Former Tiffany executive gets 1 year in theft case
December 27, 2013
New York--A former vice president of product development at Tiffany & Co. was sentenced to a year and a day in prison for stealing more than $2 million in jewelry from the New York-based retailer.
According to a news release from the U.S. Attorney’s Office in New York, Ingrid Lederhaas-Okun was sentenced Monday before U.S. District Judge Paul G. Gardephe after pleading guilty in July to one count of interstate transportation of stolen property.
The maximum sentence for this charge is 10 years, but both sides worked out a plea deal in which they agreed that, in this case, the maximum would be four years.
In the end, the judge handed down a one-year sentence to the 47-year-old Darien, Conn. resident plus one year of supervised released and ordered her to pay $2.2 million in restitution and forfeit $2.1 million.
Lederhaas-Okun’s attorney did not respond to request for comment on the sentencing.
According to information released in the case, as vice president of product development at Tiffany, Lederhaas-Okun’s responsibilities included ensuring proposed designs could be manufactured.
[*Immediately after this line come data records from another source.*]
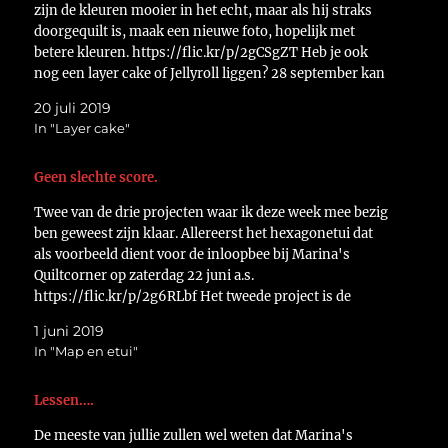
zijn de kleuren mooier in het echt, maar als hij straks
doorgequilt is, maak een nieuwe foto, hopelijk met
betere kleuren. https://flic.kr/p/2gCSgZT Heb je ook
nog een layer cake of Jellyroll liggen? 28 september kan
je…
20 juli 2019
In "Layer cake"
Geen slechte score.
Twee van de drie projecten waar ik deze week mee bezig
ben geweest zijn klaar. Allereerst het hexagonetui dat
als voorbeeld dient voor de inloopbee bij Marina's
Quiltcorner op zaterdag 22 juni a.s.
https://flic.kr/p/2g6RLbf Het tweede project is de
gehaakte shawl. Lastig om goed op de foto te zetten.
1 juni 2019
Eerst…
In "Map en etui"
Lessen….
De meeste van jullie zullen wel weten dat Marina's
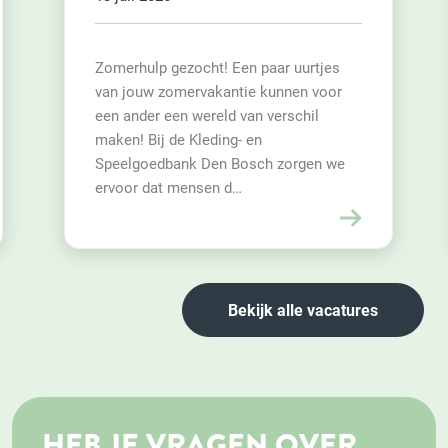
Regelmatig werk
tjes
 voor
Voor het project Vader Leest Voor in de
l
PI Vught zijn wij op zoek naar 1 à 2
enthousiaste en betrokken vrijwilligers.
en we
Bekijk alle vacatures
HEB JE VRAGEN OVER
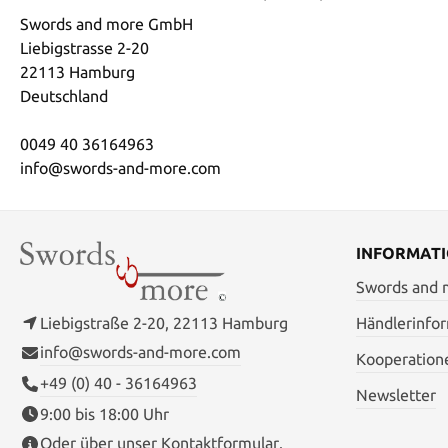
Swords and more GmbH
Liebigstrasse 2-20
22113 Hamburg
Deutschland
0049 40 36164963
info@swords-and-more.com
INFORMAT
Swords and
Liebigstraße 2-20, 22113 Hamburg
Händlerinfo
info@swords-and-more.com
Kooperation
+49 (0) 40 - 36164963
Newsletter
9:00 bis 18:00 Uhr
Oder über unser
Kontaktformular
.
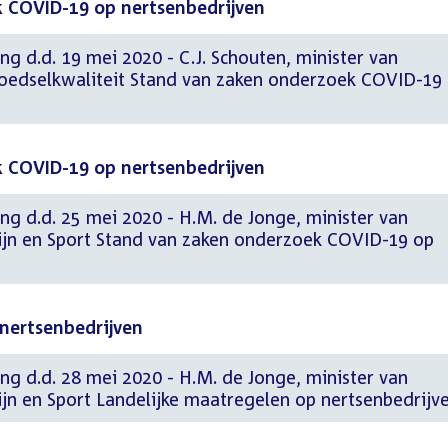
 COVID-19 op nertsenbedrijven
ng d.d. 19 mei 2020 - C.J. Schouten, minister van
oedselkwaliteit Stand van zaken onderzoek COVID-19
 COVID-19 op nertsenbedrijven
ng d.d. 25 mei 2020 - H.M. de Jonge, minister van
jn en Sport Stand van zaken onderzoek COVID-19 op
 nertsenbedrijven
ng d.d. 28 mei 2020 - H.M. de Jonge, minister van
jn en Sport Landelijke maatregelen op nertsenbedrijv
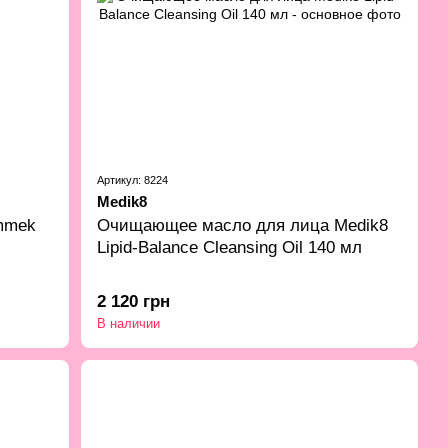
Артикул: 8224
Medik8
mmek
Очищающее масло для лица Medik8
Lipid-Balance Cleansing Oil 140 мл
2 120 грн
В наличии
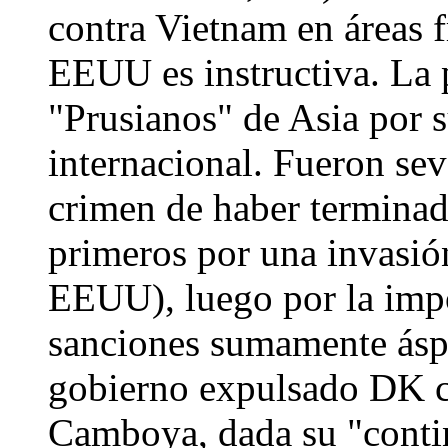
contra Vietnam en áreas f
EEUU es instructiva. La 
"Prusianos" de Asia por su
internacional. Fueron sev
crimen de haber terminad
primeros por una invasió
EEUU), luego por la imp
sanciones sumamente ásp
gobierno expulsado DK c
Camboya, dada su "conti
Because of this, she had the authority to check out jewelry to, for example, take it to manufacturers to determine the cost of production.
Between November 2012 and February 2013, when she was let go due to downsizing, she “abused her position” by checking out more than 165 pieces of jewelry worth more than $1.2 million, including diamond bracelets, platinum and diamond rings and diamond pendants.
She sold some, if not all, of this jewelry to an unnamed, Manhattan-based buyer and reseller of jewelry for $1.3 million. The company paid either her or her relative in transactions arranged either by Lederhaas-Okun or a friend working on her behalf.
A spokeswoman for the U.S. Attorney’s Office said they do not have any comment on whether additional individuals will be charged in the case.
Lederhaas-Okun admitted to stealing more than $2 million in jewelry in this manner.
To cover up the theft, the U.S. Attorney’s Office said that she told Tiffany several different stories about what had happened to the missing jewelry, including that it was checked out to create a PowerPoint presentation for her supervisor, a presentation that didn’t exist, and that the jewelry could be found in a white envelope in her office.